I must admit that I am a sucker for academic discipline. I never had much. I was only smart, curious, perceptive and articulate. It's about all I've ever claimed to be and I often don't believe it when people I think are awfully clever say nice things about what I write. I'm an outsider to the land of the degreed, I fell off the train at an early age. Still it bucks me up to hear dissent, although I try not to go overboard on Zinn & Chomsky.

One of the few things I remember learning that still makes a lot of sense to me was Cornel's categorization of the organic intellectual. That and Paulo Friere's pedagogy were the first inkling I got that I was not simply a piker who thought he was smarter than he actually was, but that perhaps my originality was something of value. I only had the smallest clue when I read some quote, I think by Voltaire, about the sciences confirming the humanities and vice-versa. Sure I knew about computer programming, but what did I know about life, and writing essays, and understanding whatever it is that liberal artists understand?
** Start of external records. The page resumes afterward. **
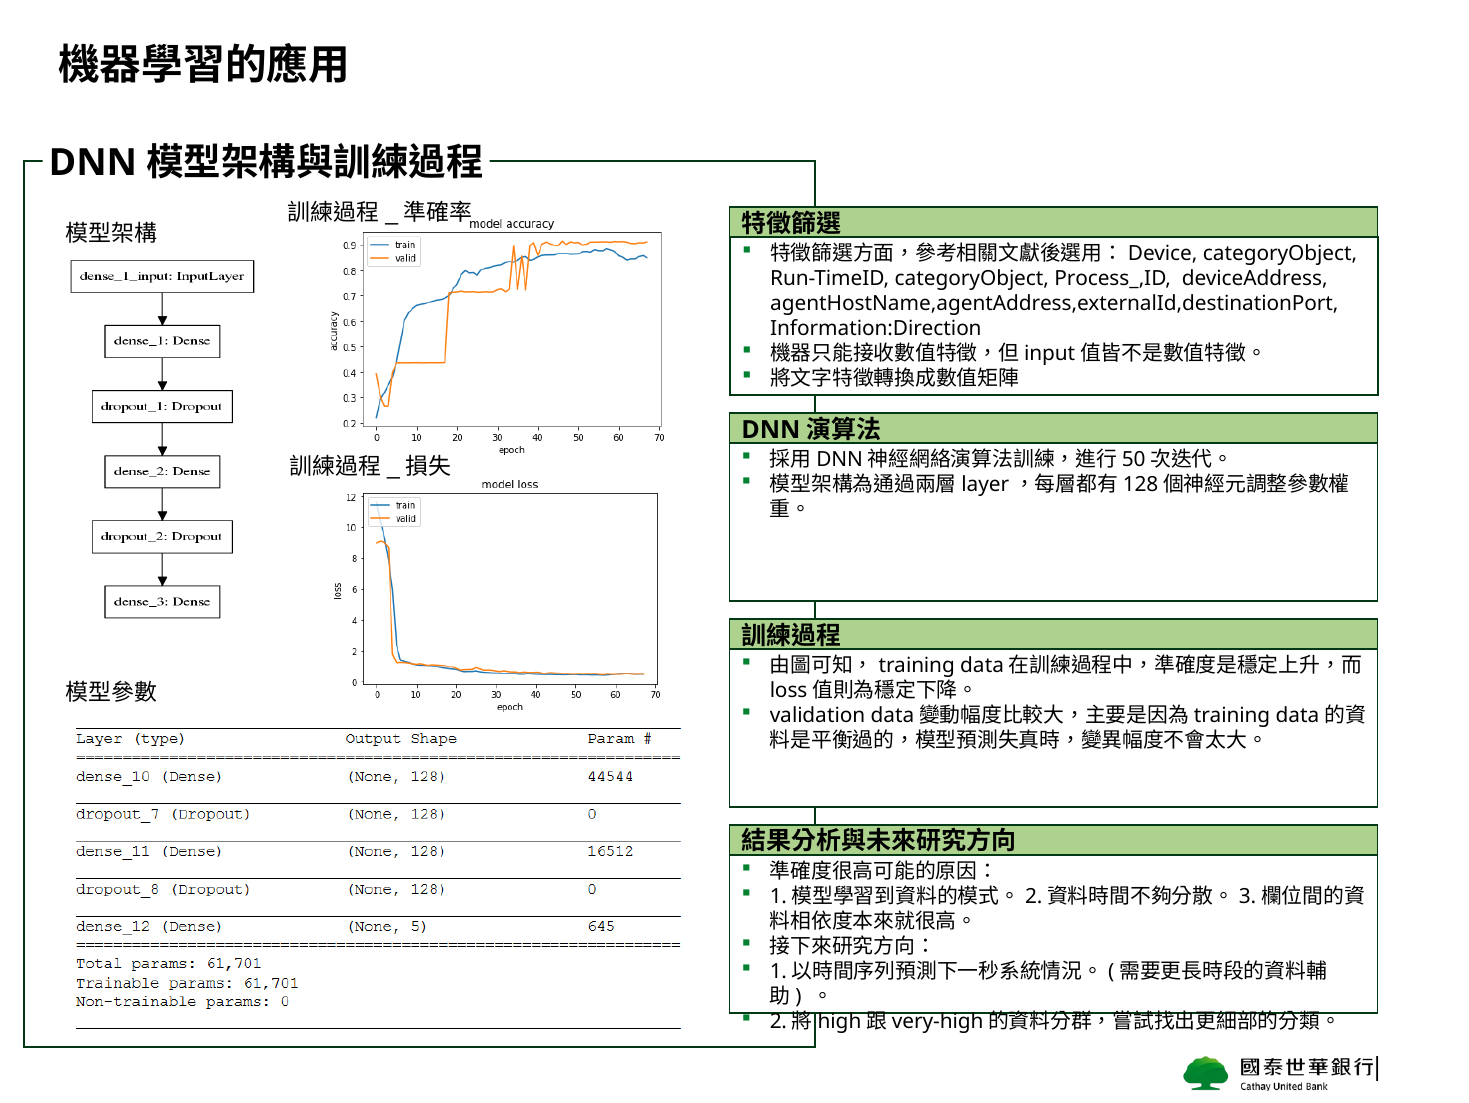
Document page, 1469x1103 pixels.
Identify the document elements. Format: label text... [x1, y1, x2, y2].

picture [327, 472, 667, 717]
text_box 模型架構 [50, 210, 173, 253]
title 機器學習的應用 [19, 37, 1433, 89]
text_box DNN模型架構與訓練過程 [42, 130, 490, 191]
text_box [729, 206, 1379, 396]
text_box [24, 161, 816, 1047]
picture [1183, 1056, 1373, 1091]
text_box 訓練過程_損失 [274, 443, 466, 487]
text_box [729, 824, 1378, 1014]
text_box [729, 412, 1378, 602]
picture [323, 212, 670, 460]
picture [58, 719, 690, 1041]
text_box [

It wasn't until my thirties that I finally got over my elbow patch envy. Before that, all I could say was that yes, I did read and enjoy John Updike.

None of that alters the fact that I could save myself and others a great deal of time by knowing when and when not to quote Weber (or Pete Garrison or James Lemon). Others may have the academic equivalent of a relief map and a GPS nevertheless, I still feel the thrill of getting to good sized ideas by dead reckoning. And so I have used the augmentation of the computer mediated communications to good effect, happily linking here and there and using its socratic interactivity to slake my thirst.

Sooner or later this may be all there is to much of academic research. It will all be there in some academic blogosphere. Instead of a million monkeys, there will be a million scholars worldwide who will finally rest, having made it all plain as day for anyone who would bother querying the interface. And so the future of reality television may be assured after all. We'll require an age of kicking up dust in realtime, a rebirth of poofy sleeves, skin tight britches and swordplay. Once the Interpretation Algorithm begins cranking out Strunk-perfect conjectures on all soft thought we can go out and play.

Today, writers write to get paid, and they speak, or so it seems to an outsider, ever mindful of what others steeped in the same fluids might absorb. There is a good deal of contempt in all that which I have taken personally over the years in my attempts to insinuate myself into various conversations. It reminds me of a comment I recall vividly from a dreadhead assistant professor holding court in the corner of some Fort Greene model's brownstone party. He was talking about how arrogant whitefolks would take issue with him on some topic or another. He would then drop the bomb that he was a he was a university professor at a top ranked school and that these same whitefolks would save money their entire lives so that their kids could sit in his class. For what? So they could say the man in dreads is just acting black. OK so that's tangential, but what if it's not?

What if the answers are all there and what we really like to do is fuss about them just because we're not ready to shutup and listen? Or perhaps nobody has the time and energy to organize the answers better, and their minds are cluttered with ultimately insignificant nuances. The more words published, the lower their value, especially if they're all mostly right. I'm not suggesting that an Interpretation Engine replace college professors, but that like chess computers, it gives them an opportunity to admit that they're in it for the fun of the exchange and banter - that any idiot script kiddie could know the difference between Lemon and Garrison; that most academic publication is like Obfuscated Perl Contests.

As it turns out, MIT is revolutionizing education by giving it away. This is the fissure that may crack much of academia wide open. More power to them.